Department of Biology, Stanford University, Stanford, CA, USA.
Nat Ecol Evol. 2018 Jun;2(6):1025-1032. doi: 10.1038/s41559-018-0549-8. Epub 2018 Apr 23.
A fitness landscape (FL) describes the genotype-fitness relationship in a given environment. To explain and predict evolution, it is imperative to measure the FL in multiple environments because the natural environment changes frequently. Using a high-throughput method that combines precise gene replacement with next-generation sequencing, we determine the in vivo FL of a yeast tRNA gene comprising over 23,000 genotypes in four environments. Although genotype-by-environment interaction is abundantly detected, its pattern is so simple that we can transform an existing FL to that in a new environment with fitness measures of only a few genotypes in the new environment. Under each environment, we observe prevalent, negatively biased epistasis between mutations. Epistasis-by-environment interaction is also prevalent, but trends in epistasis difference between environments are predictable. Our study thus reveals simple rules underlying seemingly complex FLs, opening the door to understanding and predicting FLs in general.

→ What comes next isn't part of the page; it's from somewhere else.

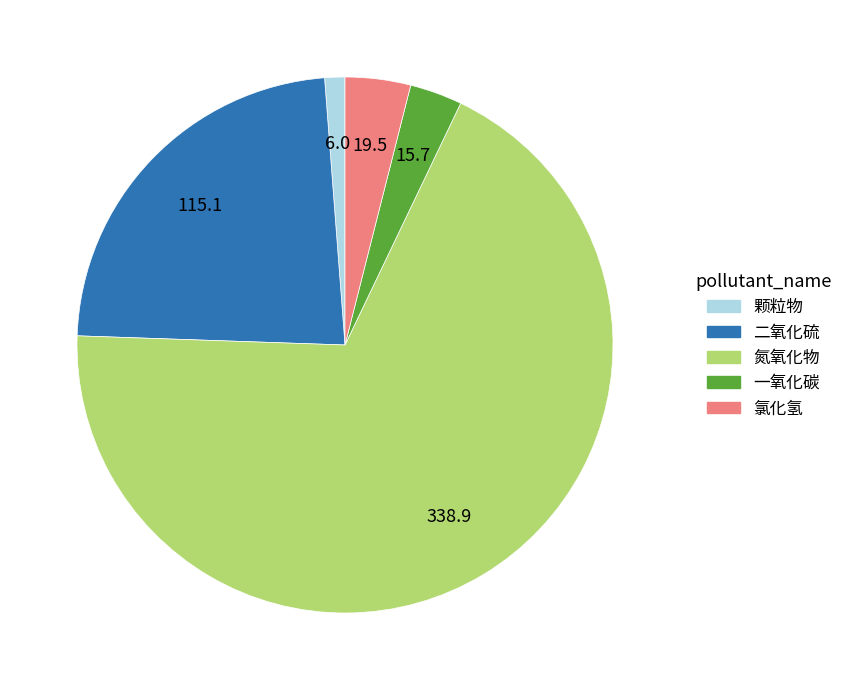

Is there any slice that represents more than half of the pie?

Yes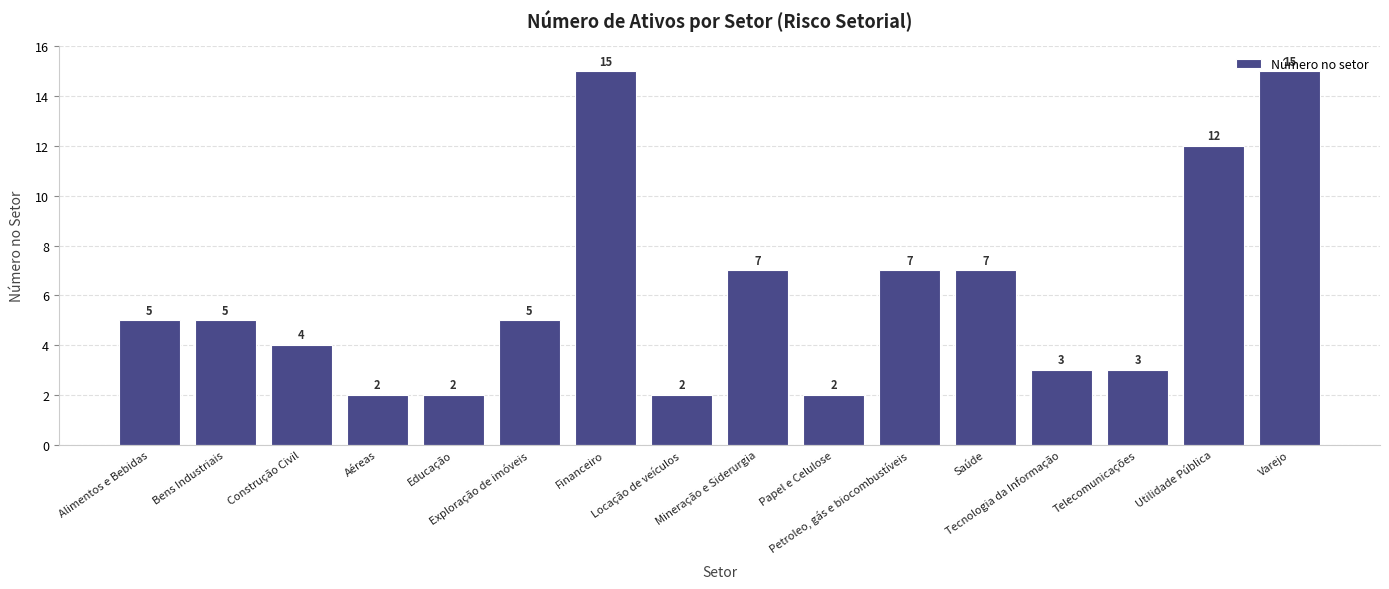

What is the label of the 11th bar from the left?

Petroleo, gás e biocombustíveis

适应景观(FL)描述了给定环境中的基因型与适应度之间的关系。为了解释和预测进化,必须在多个环境中测量 FL,因为自然环境经常变化。我们使用一种高通量的方法,将精确的基因替换与下一代测序相结合,确定了一个包含超过 23000 种基因型的酵母 tRNA 基因的体内 FL 在四种环境中。尽管基因型与环境的相互作用大量存在,但它的模式非常简单,我们可以将现有的 FL 转化为新环境中的 FL,只需在新环境中测量少数几个基因型的适应度。在每种环境下,我们观察到突变之间普遍存在负偏差的上位性。上位性与环境的相互作用也很普遍,但环境之间的上位性差异趋势是可预测的。因此,我们的研究揭示了看似复杂的 FL 背后的简单规则,为理解和预测一般的 FL 开辟了道路。